5 financial tips to learn from Gen Z
Generation Z, iGen, post-millennials, homeland generation. Whatever you choose to call them, they’re the millennial generation’s kid brothers and sisters, usually classified as those born between 1995 and the late 2000s. And be it the 2008 recession they experienced as children or the questionable job security of today’s market, Gen Z has a few financial habits that every generation should take notice of.
Spend money on experiences, not things.
A large differentiator between Gen Z and their older relatives is their spending habits. Gen Z is spending much less money on material items like clothing or cars, and much more of their cash on experiences. Whether it was the aftershock of the 2008 recession, or the desire to flaunt their latest adventure on Instagram, Gen Z is reminding us that memories last forever, while things can come and go.
Start saving early. Really early.
We’ve all heard it before, it’s never too early to start saving. But Gen Z may be the only generation who is actually acting on that advice. Research shows that many Gen Zers are opening savings accounts before their 10th birthdays and contributing to RRSPs by the time they’re 20. So the next time you hear that advice, take a page from a Gen Z’s notebook and take action.
Making choices and sacrifices is a part of life.
We all have to make choices when it comes to where we spend our money, especially when it comes to fun. Because of the 2008 recession, many Gen Zers learned about making choices and sacrifices at a young age. But from a dark few years may have come some excellent financial habits. Gen Z has been labelled “the most fiscally conservative generation” in years. It’s a title that’s well earned due to this generation’s tendency to be quite frugal when it comes to shelling out their funds, especially for things that aren’t necessities.
Create a stable financial plan.
Blame it on rising tuition prices or the tough job market, but Gen Z are hardcore financial planners. With much of this age demographic needing to save up a hefty stack of cash for post-secondary education, financial planning is starting at a much earlier age than ever before. Generation Z is preparing their future finances even before millennials have begun to consider it.
Choose utility and quality over trendy name brands.

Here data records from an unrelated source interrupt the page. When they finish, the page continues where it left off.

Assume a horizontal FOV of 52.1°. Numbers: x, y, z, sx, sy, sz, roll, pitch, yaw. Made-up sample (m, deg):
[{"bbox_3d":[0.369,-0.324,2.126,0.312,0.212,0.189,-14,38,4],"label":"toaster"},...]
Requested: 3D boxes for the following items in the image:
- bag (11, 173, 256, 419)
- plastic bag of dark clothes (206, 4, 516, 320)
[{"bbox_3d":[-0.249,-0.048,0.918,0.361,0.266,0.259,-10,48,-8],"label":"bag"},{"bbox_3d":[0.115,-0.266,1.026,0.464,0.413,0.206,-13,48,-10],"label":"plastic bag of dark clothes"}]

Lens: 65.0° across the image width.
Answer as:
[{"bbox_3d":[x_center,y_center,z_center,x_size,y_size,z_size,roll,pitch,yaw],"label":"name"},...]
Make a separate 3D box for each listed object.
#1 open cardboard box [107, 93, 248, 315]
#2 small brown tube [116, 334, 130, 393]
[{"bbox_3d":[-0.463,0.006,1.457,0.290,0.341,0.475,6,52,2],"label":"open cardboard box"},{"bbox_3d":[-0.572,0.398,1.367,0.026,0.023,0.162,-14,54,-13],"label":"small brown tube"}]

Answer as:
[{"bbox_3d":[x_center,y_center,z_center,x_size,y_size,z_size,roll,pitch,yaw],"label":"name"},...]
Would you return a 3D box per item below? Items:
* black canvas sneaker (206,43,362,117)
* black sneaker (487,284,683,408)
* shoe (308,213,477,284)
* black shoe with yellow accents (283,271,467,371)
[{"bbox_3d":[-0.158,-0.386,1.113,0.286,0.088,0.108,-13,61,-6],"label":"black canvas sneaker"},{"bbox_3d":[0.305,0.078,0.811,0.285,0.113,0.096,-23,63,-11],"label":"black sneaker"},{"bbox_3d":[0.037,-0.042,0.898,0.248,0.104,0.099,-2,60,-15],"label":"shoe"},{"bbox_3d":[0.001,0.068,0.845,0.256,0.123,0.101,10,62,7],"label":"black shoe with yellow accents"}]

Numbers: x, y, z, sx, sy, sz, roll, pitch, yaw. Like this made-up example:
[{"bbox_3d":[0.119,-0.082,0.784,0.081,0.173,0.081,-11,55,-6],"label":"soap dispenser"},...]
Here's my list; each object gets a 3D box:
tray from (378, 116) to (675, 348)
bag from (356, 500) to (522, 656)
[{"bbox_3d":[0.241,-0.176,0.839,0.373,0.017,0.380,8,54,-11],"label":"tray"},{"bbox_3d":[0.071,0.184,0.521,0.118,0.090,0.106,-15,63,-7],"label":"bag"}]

Even though their parents, Gen X, exhibited some of the highest levels of brand loyalty in history, Gen Z isn’t as easily impressed. Gen Zers tend to prefer good quality and utility over recognizable brand logos. Growing up in the tech age where dial-up internet and snail mail were things of the past, this age demographic values quality and speed over price or branding. Gen Z expects things to work quickly and easily—how cool they look using it comes second.